パキスタンの警察は、多数派のイスラム教徒による嫌がらせから少数派のキリスト教徒を守るために、ほとんど何もしていない。嫌がらせの中には、イスラム教への改宗や自宅の放棄を迫る脅迫も含まれると、アジア人権委員会(AHRC)は報告している。
パキスタンでは過去数年間、キリスト教徒への襲撃や迫害が国中で発生しており、特に北東部パンジャブ州マンディ・バハウディン地区にあるチャク44村に住むキリスト教徒らは、地元のイスラム教徒らによる襲撃におびえていると、AHRCは伝えている。
AHRCの報告によると、キリスト教徒がイスラム教に改宗するか、村を離れるかの選択を迫られる事例が数件あるにもかかわらず、警察はほとんど対処していない。その上、キリスト教徒らは、イスラム教を冒とくしたという根拠のない訴えを頻繁に受けており、イスラム教聖職者ともめているという。
チャク44村に住むキリスト教徒の住民によると、村に住むキリスト教徒の75パーセントが逃げ出したという。一方、村に残っている人々には食糧がないという。地元のイスラム教徒が食糧の販売を拒んでいるためだ。
「状況は日ごとに悪化の一途をたどっています。警察が24時間体制で警戒してくれない限り、キリスト教徒たちは、暴徒によって自宅を放火される恐怖の中で、絶えず暮らしています」と、AHRCは警告を発している。
AHRCは、パキスタン政府や国連特別報告者が宗教の自由のために介入し、キリスト教徒たちの安全を確保するよう地元警察に圧力を掛け、暴力行為の加害者を法で裁くよう求めている。

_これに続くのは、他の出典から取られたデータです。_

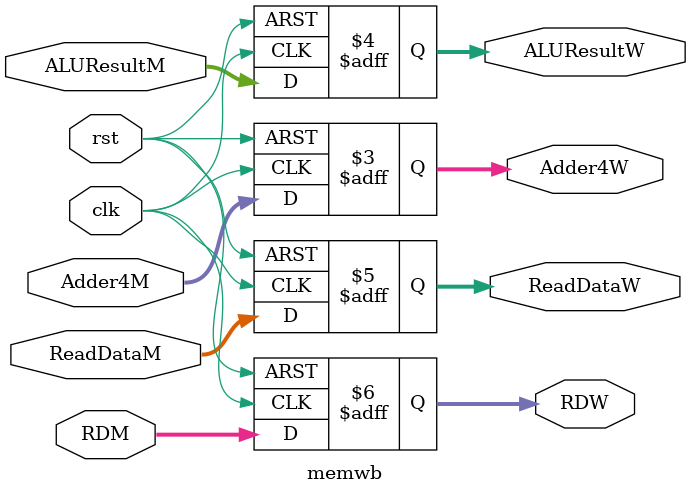
<source format=v>
module memwb (
    input  wire        clk,
    input  wire        rst,
    input  wire [31:0] Adder4M,
    input  wire [31:0] ALUResultM,
    input  wire [31:0] ReadDataM,
    input  wire [4:0]  RDM,
    output reg  [31:0] Adder4W,
    output reg  [31:0] ALUResultW,
    output reg  [31:0] ReadDataW,
    output reg  [4:0]  RDW
);

always @(posedge clk or negedge rst) begin
    if (!rst) begin
        Adder4W    <= 32'b0;
        ALUResultW <= 32'b0;
        ReadDataW  <= 32'b0;
        RDW        <= 5'b0;
    end else begin
        Adder4W    <= Adder4M;
        ALUResultW <= ALUResultM;
        ReadDataW  <= ReadDataM;
        RDW        <= RDM;
    end
end

endmodule

</source>
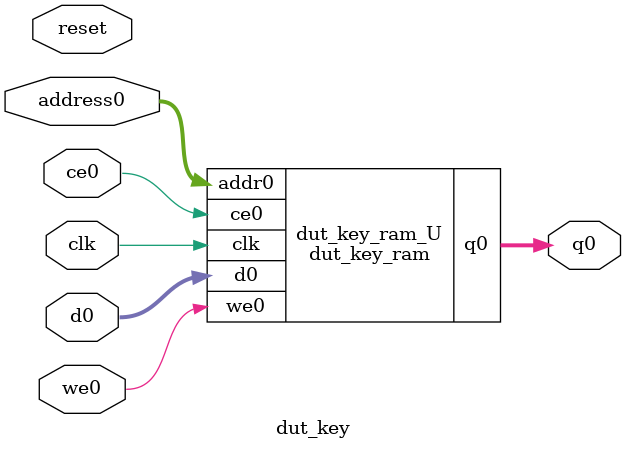
<source format=v>
`timescale 1 ns / 1 ps
module dut_key_ram (addr0, ce0, d0, we0, q0,  clk);

parameter DWIDTH = 7;
parameter AWIDTH = 6;
parameter MEM_SIZE = 56;

input[AWIDTH-1:0] addr0;
input ce0;
input[DWIDTH-1:0] d0;
input we0;
output reg[DWIDTH-1:0] q0;
input clk;

(* ram_style = "distributed" *)reg [DWIDTH-1:0] ram[0:MEM_SIZE-1];




always @(posedge clk)  
begin 
    if (ce0) begin
        if (we0) 
            ram[addr0] <= d0; 
        q0 <= ram[addr0];
    end
end


endmodule

`timescale 1 ns / 1 ps
module dut_key(
    reset,
    clk,
    address0,
    ce0,
    we0,
    d0,
    q0);

parameter DataWidth = 32'd7;
parameter AddressRange = 32'd56;
parameter AddressWidth = 32'd6;
input reset;
input clk;
input[AddressWidth - 1:0] address0;
input ce0;
input we0;
input[DataWidth - 1:0] d0;
output[DataWidth - 1:0] q0;



dut_key_ram dut_key_ram_U(
    .clk( clk ),
    .addr0( address0 ),
    .ce0( ce0 ),
    .we0( we0 ),
    .d0( d0 ),
    .q0( q0 ));

endmodule


</source>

キリスト教徒に対する襲撃は、小さな村だけではなく、ラホール市のような大きな都市でも同様だ。6月末にはキリスト教徒の母親が5人の子どもたちの目の前でイスラム教徒の男に殴られ、強姦(ごうかん)されるという悍(おぞ)ましい事件が起きた。男は、母親の妹が男の弟と恋に落ち、2人が駆け落ちして家族の「名誉」が汚されたため復讐(ふくしゅう)したとしている。
NGO「社会の声」のコーディネーターでクリスチャン弁護士のアニーカ・M・アンソニー氏は、キリスト教徒の少女と駆け落ちしたとされているイスラム教徒の男性は、ラホール市で強い影響力を持つ一族の出身で、一族が兄に復讐を促したと説明している。
AHRCは、キリスト教徒の保護改善を求め、政府当局に書簡を送るなどの対策を講じるべきだと、キリスト教徒らに勧めている。
「イスラム教聖職者とその支持者らは、マンディ・バハウディン地区チャク44村のキリスト教徒への迫害を、即刻止めなければなりません」とAHRCは5月に述べ、住所録を作成して、当局者の多くと連絡が取れるようにした。
「パキスタンは宗派を超えた調和の促進に向けて積極的に取り組み、宗教的差別による暴力行為の加害者を確実かつ速やかに起訴しなければなりません」とAHRCは付け加えた。